Clever Hierarchical Design of 3D Rewards: \(1_U(r^{loc} \cdot r^{lin}) \cdot r^{lev}\) ensures the model must master localization and understanding before optimizing utilization, simulating the "see → understand → operate" learning order.
Long-term Value of UI Comprehension-Bench as Infrastructure: With 26K samples, complete GT UI elements, and interpretable reasoning chains, it supports systematic evaluation and improvement of future GUI Agents.
The approach is transferable to other domains: Any task involving complex interface interactions (e.g., IDE automation, medical system operation) can benefit from explicit intermediate element understanding.

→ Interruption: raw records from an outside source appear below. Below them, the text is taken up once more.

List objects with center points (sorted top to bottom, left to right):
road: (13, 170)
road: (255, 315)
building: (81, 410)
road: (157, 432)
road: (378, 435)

Limitations & Future Work¶

Dependency on GPT-4o and OmniParser V2 for building GT UI elements; data quality is capped by these tools.
Verification is limited to 3B and 7B scale models; whether larger models still require explicit UI understanding remains to be seen.
The current framework processes static screenshots and does not account for dynamic UI (animations, video streams).
Evaluation is primarily on Android and desktop apps; the complexity of Web interactions (e.g., dynamic loading, iframe nesting) may pose new challenges.

vs. Screen-to-Action methods (SeeClick, OS-Atlas): These focus on improving localization but ignore semantic functions and actual usage; UILoop's 3D UI understanding is more comprehensive.
vs. RL methods like GUI-R1, UI-R1: These apply RL to action prediction in the "Screen-to-Action" paradigm; UILoop applies RL to the intermediate UI understanding phase, addressing more fundamental issues.
vs. UI-Vision, ScreenSpot-Pro: These are evaluation benchmarks focusing only on localization, while UILoop's UI Comprehension-Bench covers localization, semantics, and leverage.

Rating¶

Novelty: ⭐⭐⭐⭐ Paradigm restructuring from "Screen→Action" to "Screen→UI→Action" is insightful, though the underlying idea is intuitive.
Experimental Thoroughness: ⭐⭐⭐⭐ Comprehensive across multiple benchmarks and ablations, though more scales and domains could be explored.
Writing Quality: ⭐⭐⭐⭐ Clear motivation, rich visualizations, and standardized formal definitions.
Value: ⭐⭐⭐⭐ The 26K benchmark and 3D evaluation system provide practical contributions to the GUI Agent community.